An illustration for the 3D structures of a testing device. (a) A micro-thin-film thermocouple (TFTC) array is fabricated on the glass substrate. (b) Testing Zones are confined by a layer of SU-8 above the micro-TFTC array. (c) Cylindroid rooms are confined by a layer of PDMS above the Testing Zones. (d) Syringe tubes are mounted to the PDMS layer at the holes’ positions.

Figure 2

Optical photographs of different Testing Zones. (a) A bigger Testing Zone with a diameter of 600 μm. It contains 4 Pd/Cr micro-TFTCs. The inset presents one of the Pd/Cr micro-TFTCs for details. The darker stripe is Cr stripe, the brighter stripe is Pd stripe. The stripe width is 3 μm. The overlapping junction on the top is the hot-end of the micro-TFTC. It has a diameter of 8 μm. (b) Two arrays of smaller Testing Zone with a diameter of 100 μm. Each Testing Zone contains 2 Pd/Cr micro-TFTCs.

Figure 3

Calibration results of the Pd/Cr and Cr/Pt TFTCs. The calculated thermopower is the average value of 9 different TFTCs. (a) Calibration results of 9 different Pd/Cr TFTCs. These TFTCs have varied stripe width of 2 μm, 20 μm, 50 μm, 100 μm, 200 μm, 500 μm, 1000 μm, and 2000 μm, and different stripe length of 80 mm and 100 mm. The calculated thermopower of Pd/Cr TFTCs is 20.99 ± 0.1 μV/K, with a standard deviation of 8.27%. (b) Calibration results of 9 different Cr/Pt TFTCs. These TFTCs have the same size with the Pd/Cr TFTCs. The calculated thermopower of Pd/Cr TFTCs is 17.59 ± 0.3 μV/K, with a standard deviation of 1.12%.

Figure 4

Schematic of the structures of measurement system and the measurement of local cellular temperature. (a) In normal practice, the testing device is put into the incubator at 37 °C and the other measurement instruments are put on the outside of the incubator at 25 °C. (b) The testing device and the other measurement instruments are put into the incubator at 37 °C, leaving the computer and monitor outside of the incubator at 25 °C. (c) A big constant-temperature tent kept at 32 °C is put on the outside of the incubator.

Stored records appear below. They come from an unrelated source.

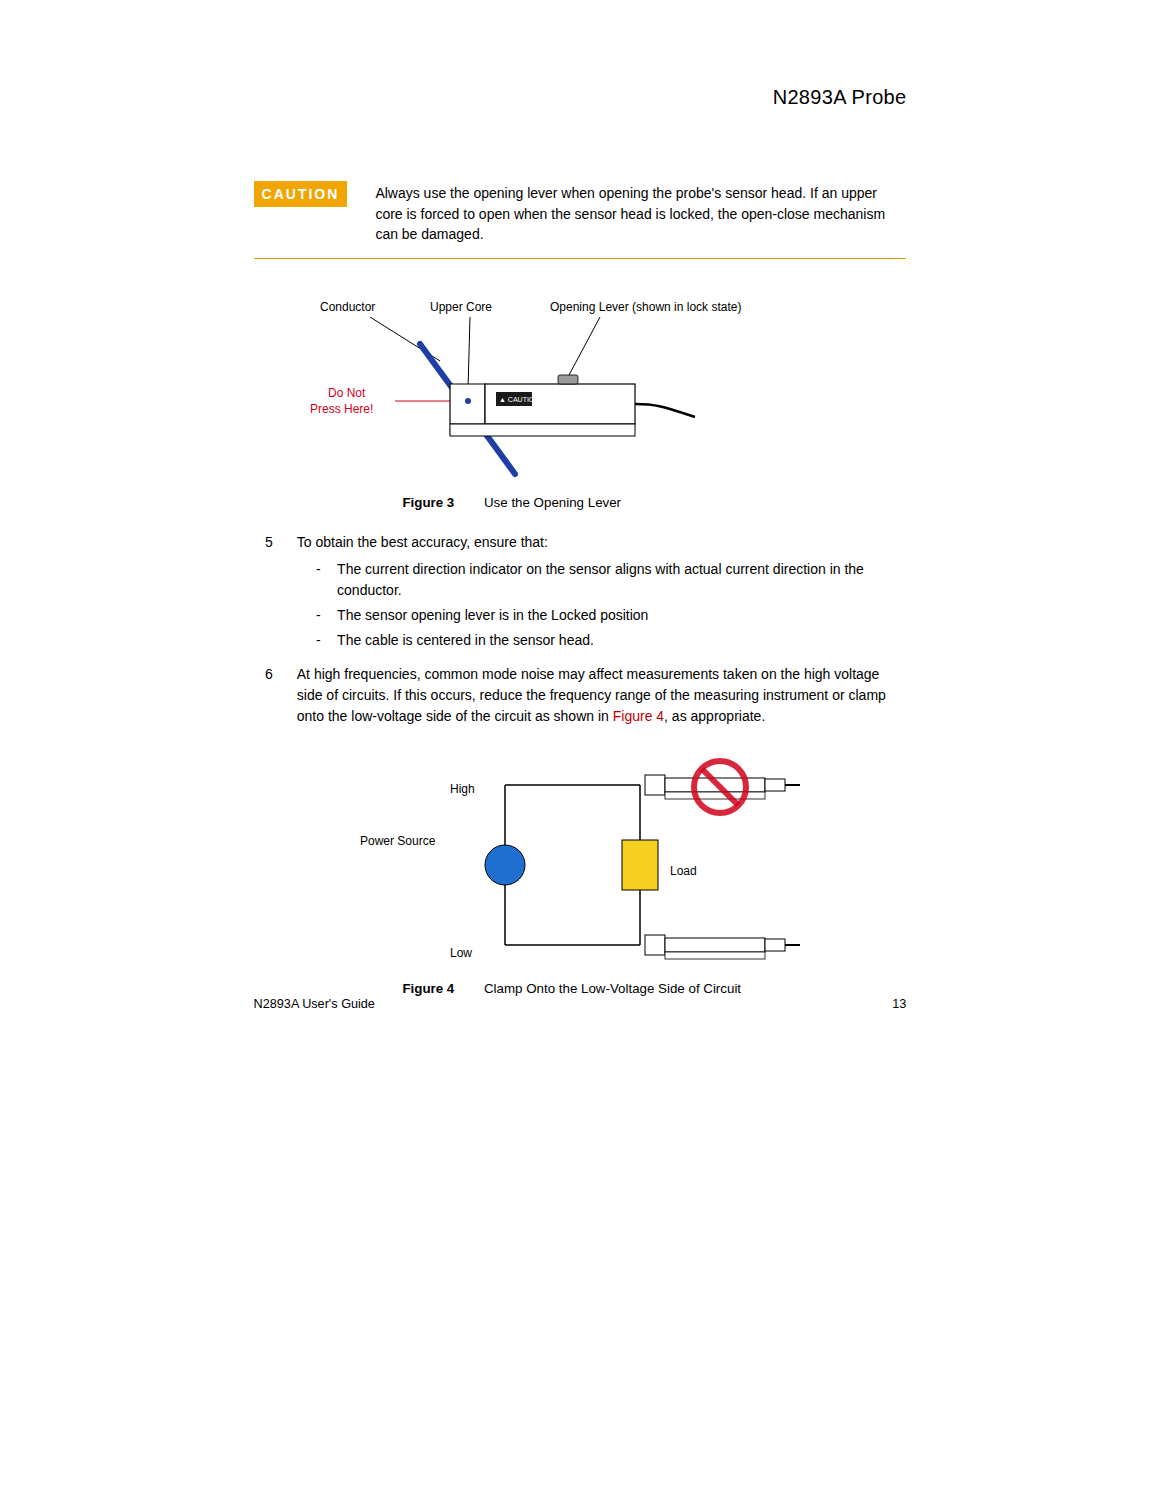N2893A Probe
CAUTION
Always use the opening lever when opening the probe's sensor head. If an upper core is forced to open when the sensor head is locked, the open-close mechanism can be damaged.
Conductor Upper Core Opening Lever (shown in lock state) Do Not Press Here! ▲ CAUTION
Figure 3 Use the Opening Lever
To obtain the best accuracy, ensure that:
The current direction indicator on the sensor aligns with actual current direction in the conductor.
The sensor opening lever is in the Locked position
The cable is centered in the sensor head.
At high frequencies, common mode noise may affect measurements taken on the high voltage side of circuits. If this occurs, reduce the frequency range of the measuring instrument or clamp onto the low-voltage side of the circuit as shown in Figure 4, as appropriate.
High Power Source Low Load
Figure 4 Clamp Onto the Low-Voltage Side of Circuit
N2893A User's Guide 13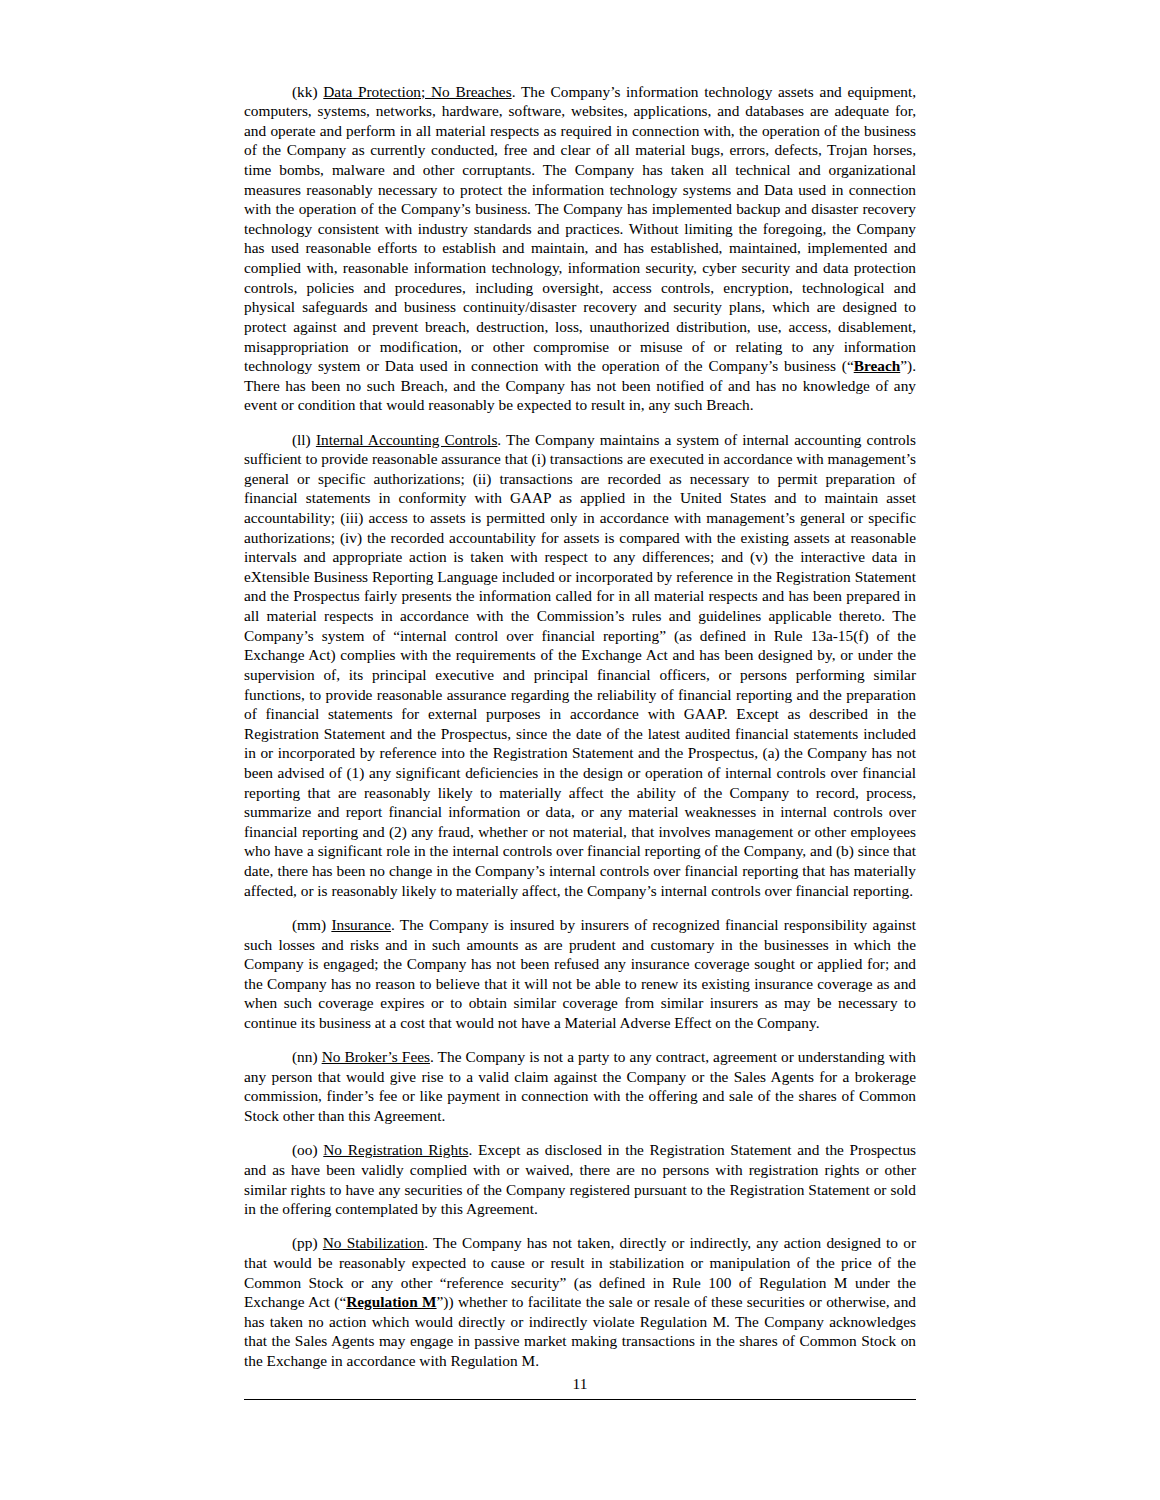(kk) Data Protection; No Breaches. The Company’s information technology assets and equipment, computers, systems, networks, hardware, software, websites, applications, and databases are adequate for, and operate and perform in all material respects as required in connection with, the operation of the business of the Company as currently conducted, free and clear of all material bugs, errors, defects, Trojan horses, time bombs, malware and other corruptants. The Company has taken all technical and organizational measures reasonably necessary to protect the information technology systems and Data used in connection with the operation of the Company’s business. The Company has implemented backup and disaster recovery technology consistent with industry standards and practices. Without limiting the foregoing, the Company has used reasonable efforts to establish and maintain, and has established, maintained, implemented and complied with, reasonable information technology, information security, cyber security and data protection controls, policies and procedures, including oversight, access controls, encryption, technological and physical safeguards and business continuity/disaster recovery and security plans, which are designed to protect against and prevent breach, destruction, loss, unauthorized distribution, use, access, disablement, misappropriation or modification, or other compromise or misuse of or relating to any information technology system or Data used in connection with the operation of the Company’s business (“Breach”). There has been no such Breach, and the Company has not been notified of and has no knowledge of any event or condition that would reasonably be expected to result in, any such Breach.
(ll) Internal Accounting Controls. The Company maintains a system of internal accounting controls sufficient to provide reasonable assurance that (i) transactions are executed in accordance with management’s general or specific authorizations; (ii) transactions are recorded as necessary to permit preparation of financial statements in conformity with GAAP as applied in the United States and to maintain asset accountability; (iii) access to assets is permitted only in accordance with management’s general or specific authorizations; (iv) the recorded accountability for assets is compared with the existing assets at reasonable intervals and appropriate action is taken with respect to any differences; and (v) the interactive data in eXtensible Business Reporting Language included or incorporated by reference in the Registration Statement and the Prospectus fairly presents the information called for in all material respects and has been prepared in all material respects in accordance with the Commission’s rules and guidelines applicable thereto. The Company’s system of “internal control over financial reporting” (as defined in Rule 13a-15(f) of the Exchange Act) complies with the requirements of the Exchange Act and has been designed by, or under the supervision of, its principal executive and principal financial officers, or persons performing similar functions, to provide reasonable assurance regarding the reliability of financial reporting and the preparation of financial statements for external purposes in accordance with GAAP. Except as described in the Registration Statement and the Prospectus, since the date of the latest audited financial statements included in or incorporated by reference into the Registration Statement and the Prospectus, (a) the Company has not been advised of (1) any significant deficiencies in the design or operation of internal controls over financial reporting that are reasonably likely to materially affect the ability of the Company to record, process, summarize and report financial information or data, or any material weaknesses in internal controls over financial reporting and (2) any fraud, whether or not material, that involves management or other employees who have a significant role in the internal controls over financial reporting of the Company, and (b) since that date, there has been no change in the Company’s internal controls over financial reporting that has materially affected, or is reasonably likely to materially affect, the Company’s internal controls over financial reporting.
(mm) Insurance. The Company is insured by insurers of recognized financial responsibility against such losses and risks and in such amounts as are prudent and customary in the businesses in which the Company is engaged; the Company has not been refused any insurance coverage sought or applied for; and the Company has no reason to believe that it will not be able to renew its existing insurance coverage as and when such coverage expires or to obtain similar coverage from similar insurers as may be necessary to continue its business at a cost that would not have a Material Adverse Effect on the Company.
(nn) No Broker’s Fees. The Company is not a party to any contract, agreement or understanding with any person that would give rise to a valid claim against the Company or the Sales Agents for a brokerage commission, finder’s fee or like payment in connection with the offering and sale of the shares of Common Stock other than this Agreement.
(oo) No Registration Rights. Except as disclosed in the Registration Statement and the Prospectus and as have been validly complied with or waived, there are no persons with registration rights or other similar rights to have any securities of the Company registered pursuant to the Registration Statement or sold in the offering contemplated by this Agreement.
(pp) No Stabilization. The Company has not taken, directly or indirectly, any action designed to or that would be reasonably expected to cause or result in stabilization or manipulation of the price of the Common Stock or any other “reference security” (as defined in Rule 100 of Regulation M under the Exchange Act (“Regulation M”)) whether to facilitate the sale or resale of these securities or otherwise, and has taken no action which would directly or indirectly violate Regulation M. The Company acknowledges that the Sales Agents may engage in passive market making transactions in the shares of Common Stock on the Exchange in accordance with Regulation M.
11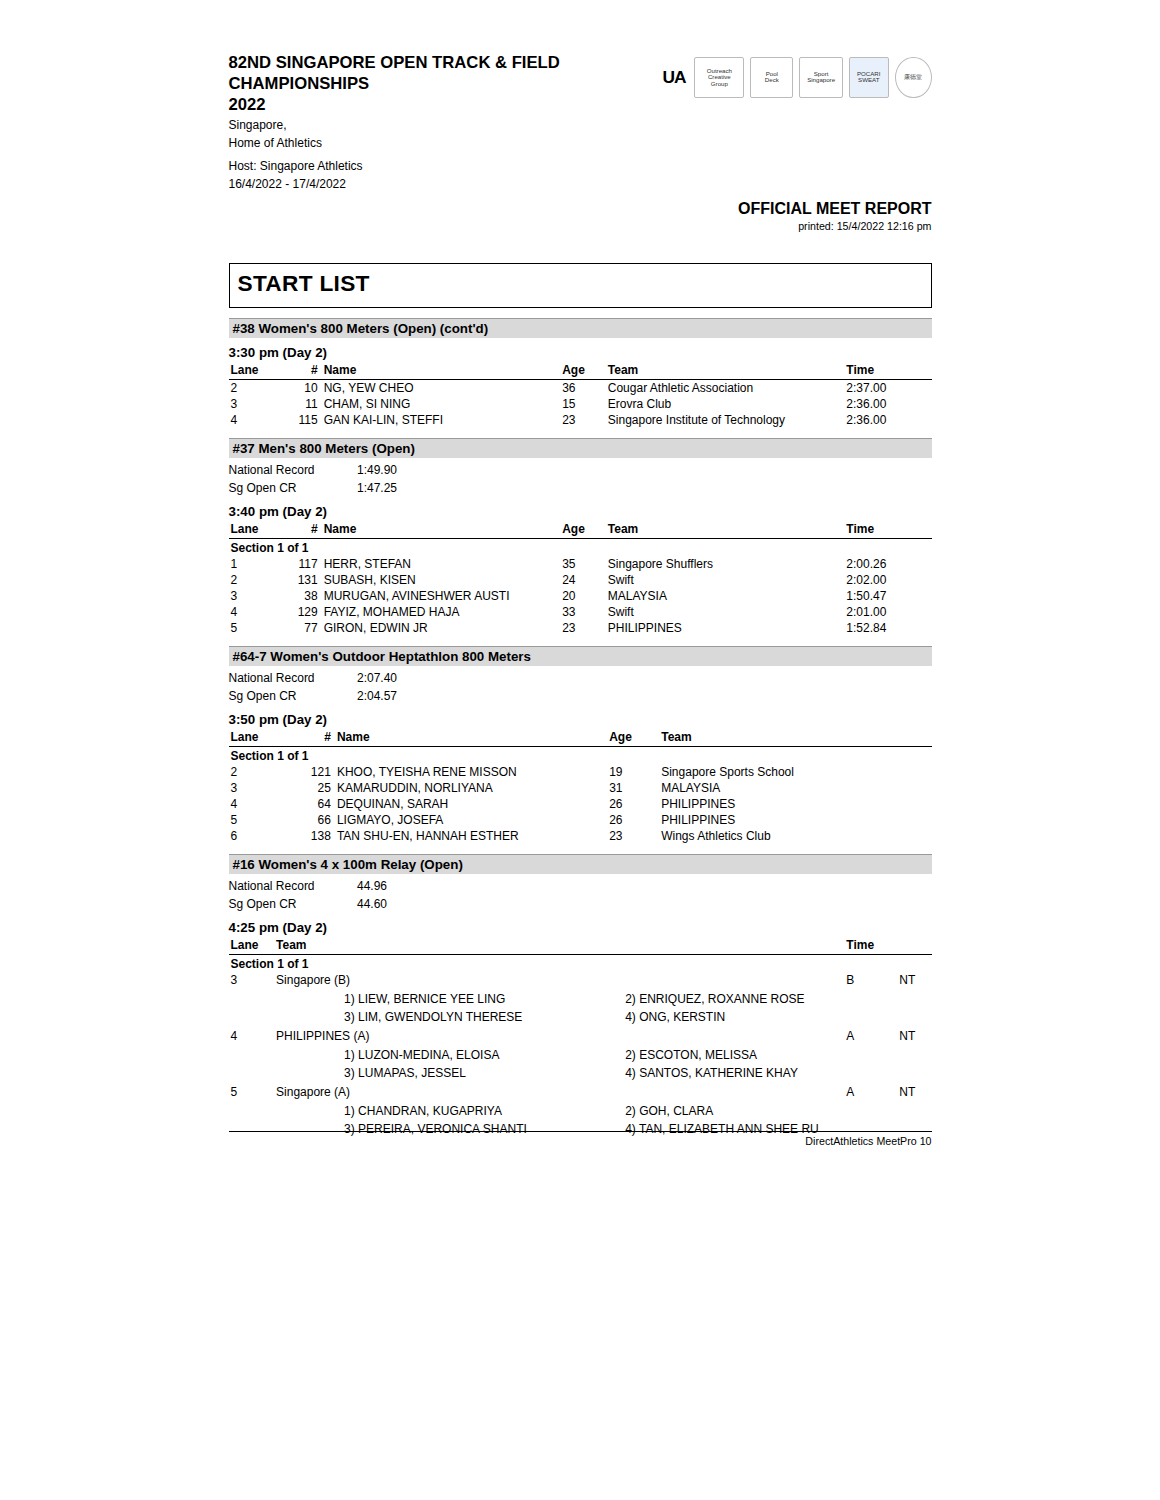82ND SINGAPORE OPEN TRACK & FIELD CHAMPIONSHIPS
2022
Singapore,
Home of Athletics
Host: Singapore Athletics
16/4/2022 - 17/4/2022
UA
Outreach
Creative
Group
Pool
Deck
Sport
Singapore
POCARI
SWEAT
康德堂
OFFICIAL MEET REPORT
printed: 15/4/2022 12:16 pm
START LIST
#38 Women's 800 Meters (Open) (cont'd)
3:30 pm (Day 2)
| Lane | # | Name | Age | Team | Time |
| --- | --- | --- | --- | --- | --- |
| 2 | 10 | NG, YEW CHEO | 36 | Cougar Athletic Association | 2:37.00 |
| 3 | 11 | CHAM, SI NING | 15 | Erovra Club | 2:36.00 |
| 4 | 115 | GAN KAI-LIN, STEFFI | 23 | Singapore Institute of Technology | 2:36.00 |
#37 Men's 800 Meters (Open)
National Record 1:49.90
Sg Open CR 1:47.25
3:40 pm (Day 2)
| Lane | # | Name | Age | Team | Time |
| --- | --- | --- | --- | --- | --- |
| Section 1 of 1 |
| 1 | 117 | HERR, STEFAN | 35 | Singapore Shufflers | 2:00.26 |
| 2 | 131 | SUBASH, KISEN | 24 | Swift | 2:02.00 |
| 3 | 38 | MURUGAN, AVINESHWER AUSTI | 20 | MALAYSIA | 1:50.47 |
| 4 | 129 | FAYIZ, MOHAMED HAJA | 33 | Swift | 2:01.00 |
| 5 | 77 | GIRON, EDWIN JR | 23 | PHILIPPINES | 1:52.84 |
#64-7 Women's Outdoor Heptathlon 800 Meters
National Record 2:07.40
Sg Open CR 2:04.57
3:50 pm (Day 2)
| Lane | # | Name | Age | Team |
| --- | --- | --- | --- | --- |
| Section 1 of 1 |
| 2 | 121 | KHOO, TYEISHA RENE MISSON | 19 | Singapore Sports School |
| 3 | 25 | KAMARUDDIN, NORLIYANA | 31 | MALAYSIA |
| 4 | 64 | DEQUINAN, SARAH | 26 | PHILIPPINES |
| 5 | 66 | LIGMAYO, JOSEFA | 26 | PHILIPPINES |
| 6 | 138 | TAN SHU-EN, HANNAH ESTHER | 23 | Wings Athletics Club |
#16 Women's 4 x 100m Relay (Open)
National Record 44.96
Sg Open CR 44.60
4:25 pm (Day 2)
| Lane | Team | Time |
| --- | --- | --- |
| Section 1 of 1 |
| 3 | Singapore (B) | B NT |
| | / 1) LIEW, BERNICE YEE LING / 2) ENRIQUEZ, ROXANNE ROSE / / 3) LIM, GWENDOLYN THERESE / 4) ONG, KERSTIN / |
| 4 | PHILIPPINES (A) | A NT |
| | / 1) LUZON-MEDINA, ELOISA / 2) ESCOTON, MELISSA / / 3) LUMAPAS, JESSEL / 4) SANTOS, KATHERINE KHAY / |
| 5 | Singapore (A) | A NT |
| | / 1) CHANDRAN, KUGAPRIYA / 2) GOH, CLARA / / 3) PEREIRA, VERONICA SHANTI / 4) TAN, ELIZABETH ANN SHEE RU / |
DirectAthletics MeetPro 10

Testing device and measurement instruments are put inside the incubator. The CO₂ gas tank, computer and monitor are put on the outside of the tent. (d) A live cell firmly sticks to the micro-TFTC sensor. (e) A non-uniform temperature distribution in the cell (15–25 μm in diameter).

Figure 5

Thermal fluctuations of 8 Pd/Cr micro-TFTCs under different conditions. (a) Thermal fluctuations of 8 Pd/Cr micro-TFTCs (A6, B7, C4, D4, E4, F4, G5 and H2 located in different Testing Zones of different regions) tested in an ordinary laboratory kept at 25 °C, which were exposed to the air. (b) Thermal fluctuations of the same TFTCs tested in the double-stabilized constant-temperature system kept at 32 °C, which were covered by culture medium.

Figure 6

Microscopic images of cultured HepG2 cells. The top panel and bottom panel are photographs taken before and after test, respectively. (a–d) The relative positions of adherent HepG2 cells and labelled micro-TFTCs E10, F6, F9 and G7. The live cells show typical irregular shape and light contrast, and the apoptotic cells show round shape and dark contrast.

Figure 7

Typical cases of increments of local temperature in Testing Zones recorded with 4 Pd/Cr micro-TFTCs at 32 °C. (a–d) Measurement data of different Testing Zones taken from Pd/Cr micro-TFTC sensors of E10, F6, F9 and G7, respectively. For the data plotted here, background temperature has been deducted. The grey symbols and lines represent the original data, and the thick lines present the average values of each set of data. Recorded increments of local temperature in Testing Zones are within 60 mK.

Figure 8

Maximum increment of local temperature in Testing Zone recorded with Cr/Pt micro-TFTCs at 37 °C. (a) Output data of 8 Cr/Pt micro-TFTCs (C2, C3, C4, C5, C7, D5, D6 and D7) located in the same region. Except sensor C5 which is rising above, all the other 7 sensors behave according to the same synchronized trend. (b) Absolute increment of the output data for sensor C5 from the background temperature. The recorded absolute increment is 285 mK.